陆秉钊扬眉,目光落在抽屉里,几份文件上,一把黑漆漆的枪支静静躺着。
霁月大脑一团乱麻。
难不成是刚刚骂陆今安的话太重了?
还是装睡引诱陆今安摸脚被发现了?
总不会是她借着扛人上床磨那两下吧?
就是厉烬那杀人不眨眼的王八蛋,也没到拿枪对付她的程度啊!
陆秉钊将枪支往里推了推,折迭整齐的试卷放了上去,然后才看向跪着的小姑娘。
“小霁老师,不好意思吓到你了,只是个糊弄人的玩具。

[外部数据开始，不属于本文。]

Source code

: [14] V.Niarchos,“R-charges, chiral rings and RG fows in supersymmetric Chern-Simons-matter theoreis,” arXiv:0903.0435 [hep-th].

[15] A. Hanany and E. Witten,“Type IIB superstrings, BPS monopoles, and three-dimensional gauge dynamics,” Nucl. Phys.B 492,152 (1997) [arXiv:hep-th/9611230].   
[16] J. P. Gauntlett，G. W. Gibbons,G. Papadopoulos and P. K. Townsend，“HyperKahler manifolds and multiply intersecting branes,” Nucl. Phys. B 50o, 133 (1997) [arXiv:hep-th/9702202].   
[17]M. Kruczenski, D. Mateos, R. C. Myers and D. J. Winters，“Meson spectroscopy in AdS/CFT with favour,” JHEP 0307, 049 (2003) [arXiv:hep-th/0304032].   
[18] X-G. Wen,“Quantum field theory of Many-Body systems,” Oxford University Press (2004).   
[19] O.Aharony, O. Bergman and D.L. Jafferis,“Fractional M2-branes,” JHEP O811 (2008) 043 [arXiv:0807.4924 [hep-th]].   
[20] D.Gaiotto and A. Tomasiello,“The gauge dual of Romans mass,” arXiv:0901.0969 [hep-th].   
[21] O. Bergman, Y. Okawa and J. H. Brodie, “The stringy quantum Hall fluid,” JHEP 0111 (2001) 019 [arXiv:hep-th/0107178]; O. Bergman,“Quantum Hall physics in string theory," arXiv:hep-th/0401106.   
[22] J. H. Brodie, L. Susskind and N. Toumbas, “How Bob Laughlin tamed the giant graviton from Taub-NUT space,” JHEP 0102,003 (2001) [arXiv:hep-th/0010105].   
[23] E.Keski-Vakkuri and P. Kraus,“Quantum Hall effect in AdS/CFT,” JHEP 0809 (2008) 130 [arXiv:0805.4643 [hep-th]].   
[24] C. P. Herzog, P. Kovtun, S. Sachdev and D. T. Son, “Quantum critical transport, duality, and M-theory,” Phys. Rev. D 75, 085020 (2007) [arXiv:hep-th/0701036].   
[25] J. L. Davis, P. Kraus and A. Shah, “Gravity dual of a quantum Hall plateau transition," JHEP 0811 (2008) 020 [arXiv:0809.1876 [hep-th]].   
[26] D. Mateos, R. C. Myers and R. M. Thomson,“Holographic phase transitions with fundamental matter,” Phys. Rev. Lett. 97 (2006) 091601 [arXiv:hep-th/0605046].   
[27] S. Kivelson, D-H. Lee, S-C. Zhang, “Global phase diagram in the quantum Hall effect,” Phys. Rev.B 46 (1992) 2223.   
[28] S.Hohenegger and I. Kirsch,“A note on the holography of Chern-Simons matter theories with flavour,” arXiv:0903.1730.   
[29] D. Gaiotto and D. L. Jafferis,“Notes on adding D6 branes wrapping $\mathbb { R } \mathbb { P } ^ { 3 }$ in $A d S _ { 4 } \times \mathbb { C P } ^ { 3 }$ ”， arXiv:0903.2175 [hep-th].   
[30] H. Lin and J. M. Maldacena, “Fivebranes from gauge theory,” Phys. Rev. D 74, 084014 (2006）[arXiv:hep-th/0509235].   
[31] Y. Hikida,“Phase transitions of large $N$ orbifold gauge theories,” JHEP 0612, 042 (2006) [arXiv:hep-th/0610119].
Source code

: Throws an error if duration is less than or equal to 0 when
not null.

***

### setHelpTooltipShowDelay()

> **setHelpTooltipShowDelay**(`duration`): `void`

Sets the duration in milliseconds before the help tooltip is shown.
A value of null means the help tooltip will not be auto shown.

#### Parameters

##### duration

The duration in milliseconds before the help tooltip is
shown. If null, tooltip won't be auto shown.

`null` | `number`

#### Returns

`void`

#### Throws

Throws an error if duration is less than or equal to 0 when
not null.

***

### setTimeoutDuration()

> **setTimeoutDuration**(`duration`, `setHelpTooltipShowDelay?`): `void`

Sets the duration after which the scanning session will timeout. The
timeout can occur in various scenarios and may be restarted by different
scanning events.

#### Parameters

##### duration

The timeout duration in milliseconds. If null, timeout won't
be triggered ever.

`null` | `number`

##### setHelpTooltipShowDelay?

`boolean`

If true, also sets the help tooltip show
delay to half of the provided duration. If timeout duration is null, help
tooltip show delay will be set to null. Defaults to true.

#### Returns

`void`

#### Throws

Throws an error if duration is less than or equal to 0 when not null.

”
他虽然这样解释,但眼角的暗光却像在点她。
敢对他侄子做什么,他有的是手段让她走不出陆家。
霁月手脚发软,原本想来书房晃个眼熟的心思彻底无了,她爬起身慌乱往门口走。
身后又是一道抽屉的抽拉声,双腿再度发软,若不是她死死掐着大腿内侧,指不定又是跪天跪地跪安生。
陆秉钊起身,像是邀请,又像是命令:“小霁老师,不忙的话,方便聊聊吗?”
霁月后怕地转身,男人已经越过她坐落在书房内的会客沙发上。
她只能跟着走过去坐下。
“要喝水吗,小霁老师?”
霁月连忙摆手,身子害怕地往门边挪了挪:“陆先生不用这么叫我,我可担不得您喊老师。”
“还是叫我小霁吧。”
霁月的话秃噜了出去,整个人懵了一瞬。
她抬眼去看男人的脸,见他没什么反应才松了口气。
还好年纪大了,不懂谐音梗。
陆秉钊还是给她倒了杯温水:“太晚了,就不给你倒茶了。”
“谢谢。”霁月接过,缩在位置上默不作声。
室内安静了片刻。
陆秉钊突然出声,像是打开了某个话闸。
“阿今的父亲,是一名缉毒警。”
霁月喝着手里的水,用水杯掩饰表情。
他俩的背景她在小说里已经看了个大概。
陆秉钊心思太细,若她表现出惊讶,很容易被他看出是装的,可若不惊讶,就代表她早就知情。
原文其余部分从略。